New Mexico Gun / Firearm Bill of Sale — What You Need to Know

Primary Form
Standard bill of sale
Agency
New Mexico Department of Public Safety (firearms regulation); FBI NICS via licensed FFL
Primary ID Field
Serial Number
Sales Tax
Exempt
Title Required
No
Firearms are not titled in New Mexico. Since 2019, however, NM Senate Bill 8 requires nearly all private firearm sales to go through a Federal Firearms License (FFL) holder for a background check (NICS). The bill of sale documents the transaction; the FFL handles the legal transfer.
Inspection
Not required

Sales Tax Details

Private party firearm sales between individuals are not subject to NM gross receipts tax. FFL transfer fees ($25–$75 typical) are separate from any tax and are not refundable if the buyer fails the background check.

Inspection Requirements

Universal background check required under NM SB 8 (2019) for nearly all private sales. Narrow exceptions for transfers between immediate family, law enforcement, and certain antique firearms. Don't assume your transfer is exempt — verify with the FFL.

Registration

Registration for this vehicle type is handled by No firearm registry in New Mexico. NICS background check via FFL is required for nearly all private transfers. — not the same agency that handles cars in New Mexico. Plan for separate filings.

New Mexico Gun / Firearm Sale — Step-by-Step Checklist

  1. Schedule the transfer at a willing FFL holder before exchanging money
  2. Buyer completes ATF Form 4473 and passes the NICS background check
  3. Draft a bill of sale capturing make, model, serial number, caliber, sale price, and both IDs
  4. Pay the FFL transfer fee (separate from sale price; commonly $25–$75)
  5. Both parties retain signed copies of the bill of sale and the FFL transfer record

Common Pitfalls

  • Believing 'private sale' means no background check — NM SB 8 ended that in 2019
  • Selling to a buyer who fails NICS and then transferring the gun anyway — felony exposure
  • Skipping the serial number on the bill of sale — makes recovery impossible if the gun is stolen later
  • Assuming family transfers are always exempt — confirm the relationship qualifies under SB 8 before skipping the FFL

Pro Tip

Since 2019, NM = universal background check. Schedule the FFL, document the serial number, and walk away with paperwork that survives any future trace request.

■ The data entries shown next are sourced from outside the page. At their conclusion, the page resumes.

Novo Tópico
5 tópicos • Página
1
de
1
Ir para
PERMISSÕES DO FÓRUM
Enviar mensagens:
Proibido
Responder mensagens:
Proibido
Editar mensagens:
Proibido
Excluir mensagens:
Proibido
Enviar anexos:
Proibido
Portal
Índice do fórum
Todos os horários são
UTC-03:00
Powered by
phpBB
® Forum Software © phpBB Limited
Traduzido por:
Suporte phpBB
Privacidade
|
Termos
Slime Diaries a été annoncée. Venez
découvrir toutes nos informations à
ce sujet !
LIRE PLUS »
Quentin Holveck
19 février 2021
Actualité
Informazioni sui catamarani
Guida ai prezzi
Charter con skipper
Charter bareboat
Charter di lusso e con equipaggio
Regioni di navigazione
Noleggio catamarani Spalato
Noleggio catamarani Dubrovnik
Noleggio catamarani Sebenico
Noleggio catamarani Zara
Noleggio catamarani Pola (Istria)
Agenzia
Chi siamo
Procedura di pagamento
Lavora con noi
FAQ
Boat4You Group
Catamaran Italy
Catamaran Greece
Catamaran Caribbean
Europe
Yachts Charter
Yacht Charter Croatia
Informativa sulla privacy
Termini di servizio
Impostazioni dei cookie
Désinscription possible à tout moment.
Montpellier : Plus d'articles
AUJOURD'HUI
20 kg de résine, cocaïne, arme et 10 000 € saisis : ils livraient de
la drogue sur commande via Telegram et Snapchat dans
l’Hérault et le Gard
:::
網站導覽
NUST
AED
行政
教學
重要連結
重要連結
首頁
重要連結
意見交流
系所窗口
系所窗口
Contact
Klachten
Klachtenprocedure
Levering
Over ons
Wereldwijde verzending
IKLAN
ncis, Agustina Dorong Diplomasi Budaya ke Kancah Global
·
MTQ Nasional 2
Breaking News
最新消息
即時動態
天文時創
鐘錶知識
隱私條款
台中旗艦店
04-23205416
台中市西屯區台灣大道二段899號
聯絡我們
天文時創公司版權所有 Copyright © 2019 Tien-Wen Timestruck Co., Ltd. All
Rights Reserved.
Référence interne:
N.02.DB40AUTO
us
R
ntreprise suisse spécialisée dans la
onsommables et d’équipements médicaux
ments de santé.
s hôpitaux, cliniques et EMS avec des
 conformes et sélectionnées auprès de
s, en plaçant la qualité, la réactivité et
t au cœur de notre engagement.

New Mexico Gun / Firearm Bill of Sale — FAQs

Can I sell a gun privately in New Mexico without a background check?
Almost never — and the exceptions are narrow. Since 2019, New Mexico SB 8 requires nearly all private firearm transfers to go through a licensed FFL for a NICS background check. Exceptions are limited to transfers between immediate family members (spouse, parent, child, sibling, grandparent, grandchild), law enforcement transfers, and certain antiques manufactured before 1899. Selling to a friend, coworker, or stranger without an FFL — even between two perfectly legal owners — is a misdemeanor in NM. Use the FFL; it's $25–$75 and removes all the legal risk.
Why include the serial number on a NM gun bill of sale?
The serial number is the firearm's permanent identifier and the only way to prove which specific gun was transferred. If the firearm is later used in a crime or recovered as stolen, NM DPS and ATF will trace it through the manufacturer to the last documented owner — without the serial on your bill of sale, that's you. Including the serial, both IDs, the date, and the FFL transfer record creates a clean chain of custody that protects you from being treated as the last owner of record.
What happens at the FFL during a private NM transfer?
You meet the buyer at the FFL with the firearm. The FFL takes possession briefly, the buyer fills out ATF Form 4473, the FFL runs the NICS check (usually instant, occasionally delayed up to 3 business days). If approved, the FFL logs the firearm out to the buyer and you finalize the bill of sale and payment. If the buyer is denied, the FFL returns the gun to you — the transfer cannot legally complete. Most FFLs charge a flat fee for this service; the seller and buyer agree which one pays it.